BhimThadi Jatra December 2014 – Highlights
- Admission fee is 20 bucks per person.
- Car parking is quite far from the entrance this year, so you might want to drop off precious cargo early.
- Bullock cart rides are still on, and so are camels!
- The red carpet is rolled out. The place is cleaner and security is abundant. There is a redesign as far as layout is concerned. The performance stages are moved to one side, and so is the crafts section.
- Stalls are fewer in number, maybe half of last time. Reason could be higher costs perhaps.
- A lot of produce is being sold, like fresh vegetables and fruits. I wonder why?
- Banana Chips rule! Almost every other stall seems to be selling banana wafers or chips of some kind.
- There seem to be fewer people from the interior or from far off places unlike last year. Many stalls seem to be set up by folks in and around the city, so there is a lesser ‘folk’ feel.
- Very few loose products are being sold. The stress seems to be on packed products, and if you know the right place, you could get these in stores too. Last year there were spice mixes that were coarse ground, or a lot of hand made things.
- Food – Food rules! So much that I am writing a whole paragraph on it. This is a food blog after all!

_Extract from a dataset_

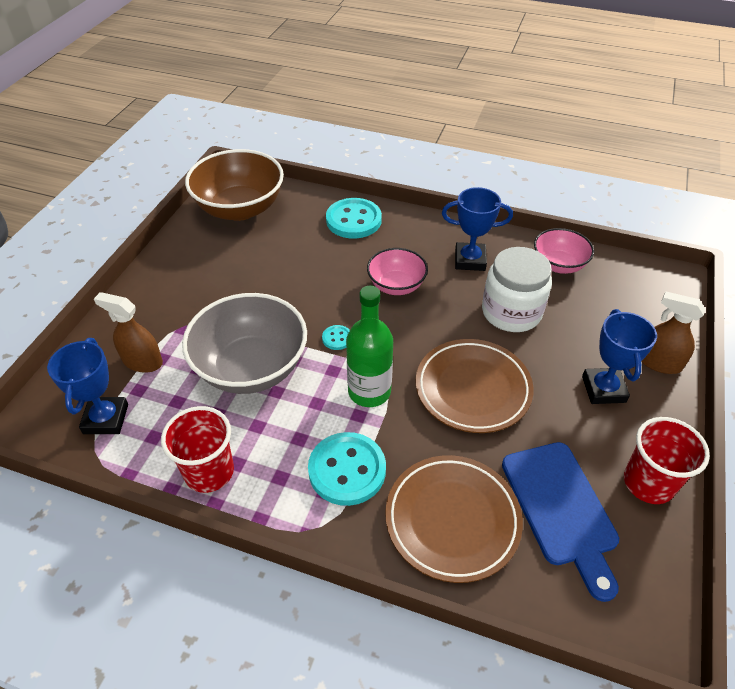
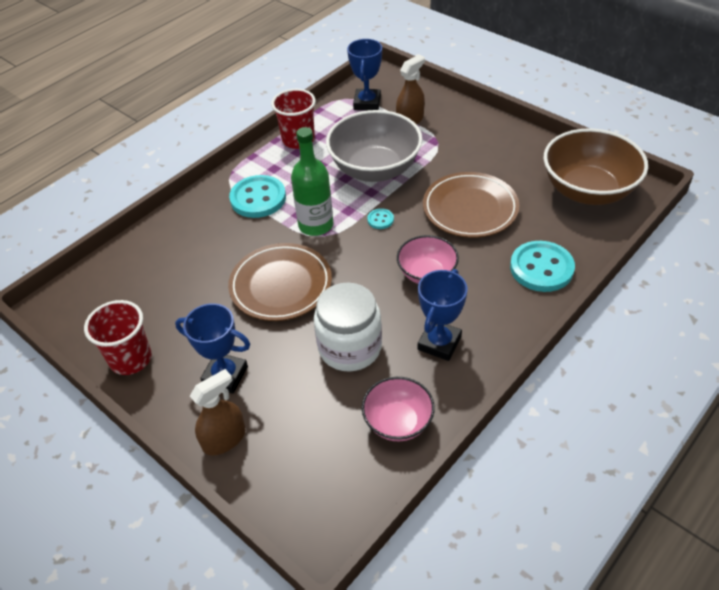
camera: 115 degrees right, 0 degrees up
blue trophy [47,338,128,434] -> blue trophy turned 75 degrees clockwise [347,39,382,110]
brown plate [385,455,523,583] -> brown plate moved to [423,172,519,238]
blue cutting board [502,442,619,602] -> none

Food at the Bhimthadi Jatra December 2014
There is a big section for food, and this time the tables are covered with awnings. Today was a hot and humid day, and the place was moderately crowded. It is hard to get seats, so be prepared to sit on the floor picnic style if you visit on the weekends.

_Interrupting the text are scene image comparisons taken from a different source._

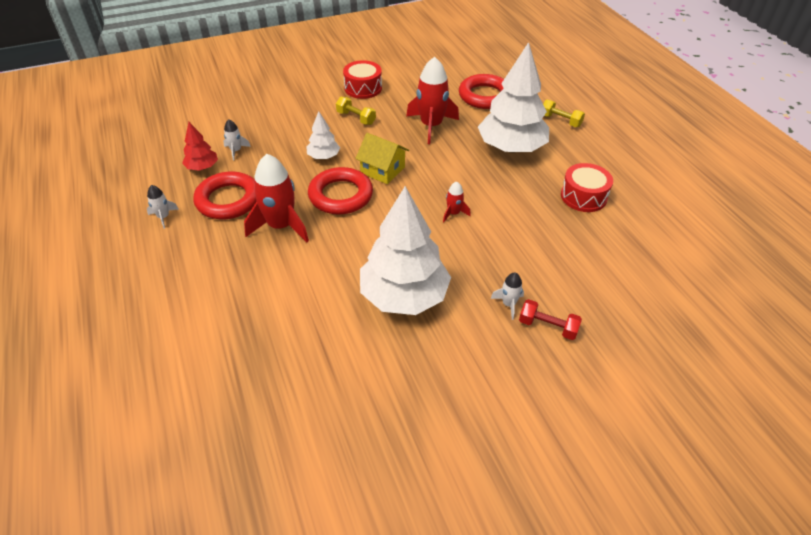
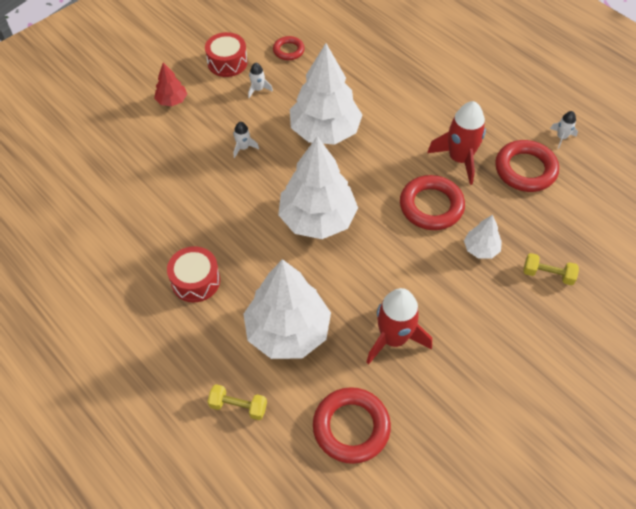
camera: 160 degrees right, 10 degrees up
red tree [182,122,218,171] -> red tree moved to [154,62,187,106]
white rocket [223,119,251,160] -> white rocket moved to [248,63,273,98]
yellow dumbbell [336,97,376,125] -> yellow dumbbell moved to [524,253,579,285]
red drum [343,60,382,99] -> red drum moved to [205,32,248,77]
yellow house [355,133,409,184] -> none
red rocket [443,181,471,222] -> white tree [278,136,358,239]
red dumbbell [519,299,582,340] -> none
none -> red ring [273,36,305,60]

The vegetarian section was separate like last year, and all the hot favorites were available. Most of the food is hot and spicy. Wait, did I say hot and spicy? Multiply that a few times over :).
We ordered one of most things on offer from different stalls so we got a sampling of the food as well as different recipes, since these food stalls are set up by people coming from different villages. Hardly any of these are professionals from the food business. They are simple folk who serve what they usually eat.
Lunch was kicked off with some fried snacks, the ever popular pakoras or fritters. We had Khekda Bhaji or Onion Pakoras, spinach pakoras and potato pakoras. These were served with a peanut based chutney. Another fried snack which was very nostalgic was the Shegaon Kachori.
Shegaon is a place of pilgrimage in Maharashtra, known for Shri Gajanan Maharaj. It is situated near Akola and is on the railway route from Mumbai – Nagpur – Kolkata or Pune-Nagpur which is a very busy route. I have traveled these routes at least a hundred times while growing up, and the Shegaon Kachori was always a much awaited snack. The kachori has a flour shell and stuffing, but this particular one is flat with a yellow lentil stuffing. The Shegaon kachori at the Bhimthadi is a must try if you have never tasted one.
The next item was thalipeeth which is a kind of pancake made from mixed grains and lentils. We regularly make it at home so it is not really a novelty. The thalipeeth tasted good and was served with kharda, a hot chili sambal and a hot pickle.
Zhunka/Pithla Bhakari is another Maharashtrian staple and so it was a must try. The Bajra bhakri was thin and huge, the zhunka was more of a pithla and there was stuffed eggplant or bharli vangi too. These are more items that feature regularly on the home menu but every one has a different way of making it, and food always tastes so much better when eaten in the open air, shared with family and friends!
Food always tastes so much better when eaten in the open air, shared with family and friends!
The Maas Vadi is a delicacy I have never tried to make. ‘Maas’ literally means meat. I think this is like a mock meat dish, made very hot and spicy to mimic a hot mutton curry, perhaps. The Maas Vadi is made with besan or chickpea flour and is stuffed with a coconut and spice mixture. It was served with a spicy soup/curry that was to be used as a dipping sauce.
Last but certainly not the least, dessert! The Sholapuri Mande won me over last year, and they were a must try. These are very similar to the puran poli with a slight difference. They are made right there in front of your eyes over open wood fires and roasted on inverted earthen pots. They have a sweet stuffing of chickpeas and sugar and are generously smothered with ghee.
So there I was, hot and roasting in the sun, sweating with the humidity with my tongue burning from all the spicy food. But it was fun and I’d do it again anytime.
I hope I have vetted your appetite and have you craving all this yummy food. For some of you, this may be a trip down memory lane. For others, it is a chance to learn about culture and meet people who perhaps live a very different life than those of us in these concrete jungles. The jatra is also a great place to introduce kids to something different.
Whether you are a foodie or not, the Bhimthadi Jatra is a must visit. Don’t forget to carry a wad of cash because you won’t be swiping any plastic there.
Look for this wall art when you get there, and add your own! 🙂
Support women entrepreneurs of the Mahila Bachat Gat. Visit the Bhimthadi Jatra!